═══ EXERCISE MATERIAL ═══

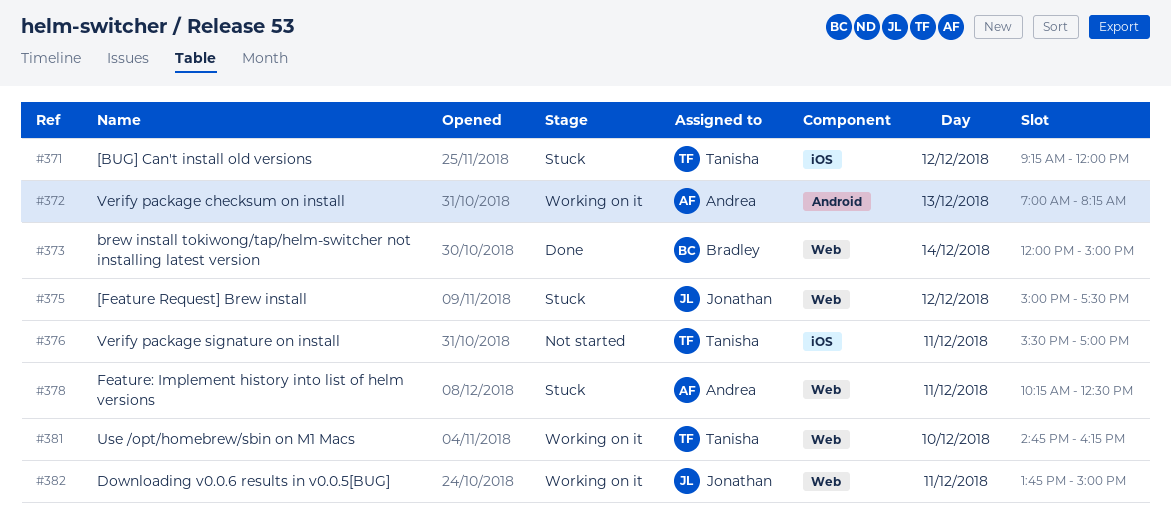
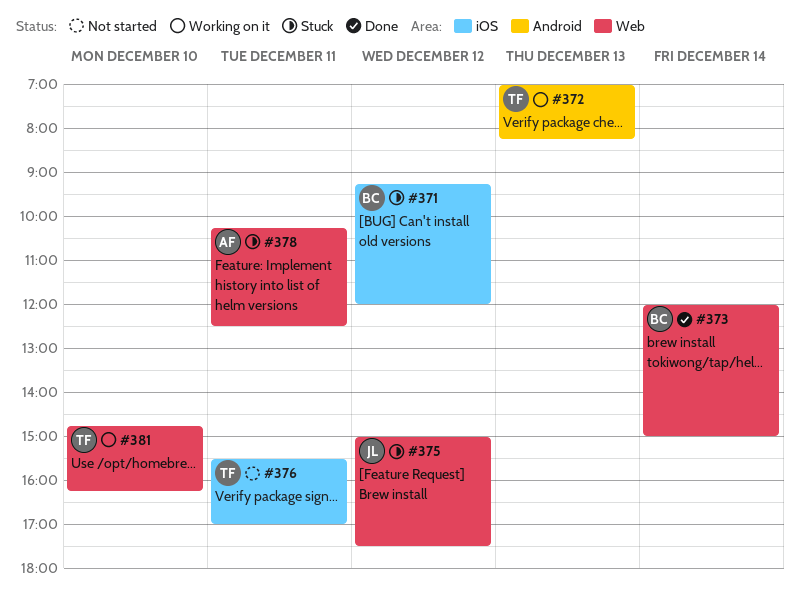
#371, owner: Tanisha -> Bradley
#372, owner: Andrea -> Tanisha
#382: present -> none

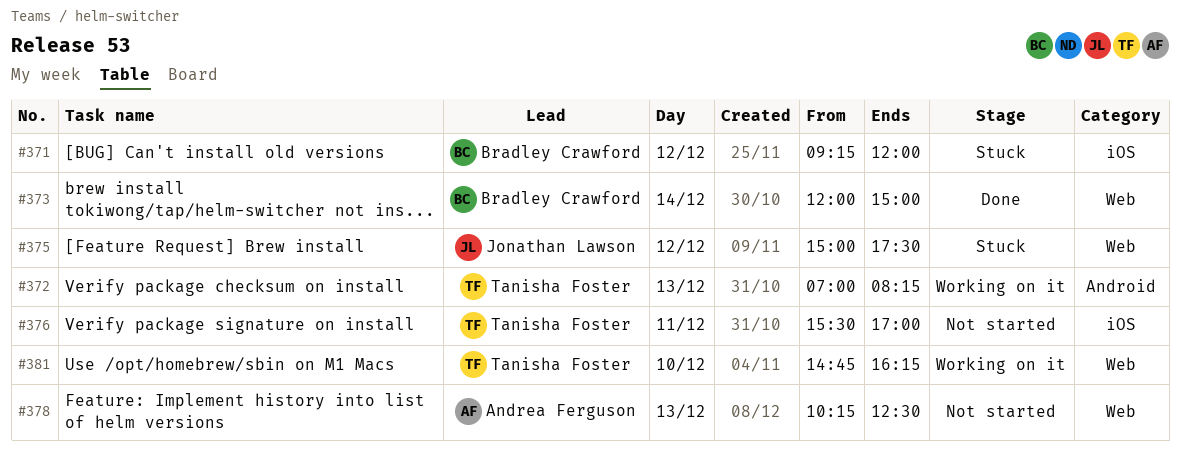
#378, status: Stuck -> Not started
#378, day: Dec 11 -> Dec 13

═══

> _WHAT YOU HAVE TO DO_
Return verbatim every line from the line containing "#372, owner: Andrea -> Tanisha" to the last line of the entries above, inclusive, and leave out the pictures.

> _RESULT OF THE EXERCISE_
#372, owner: Andrea -> Tanisha
#382: present -> none

#378, status: Stuck -> Not started
#378, day: Dec 11 -> Dec 13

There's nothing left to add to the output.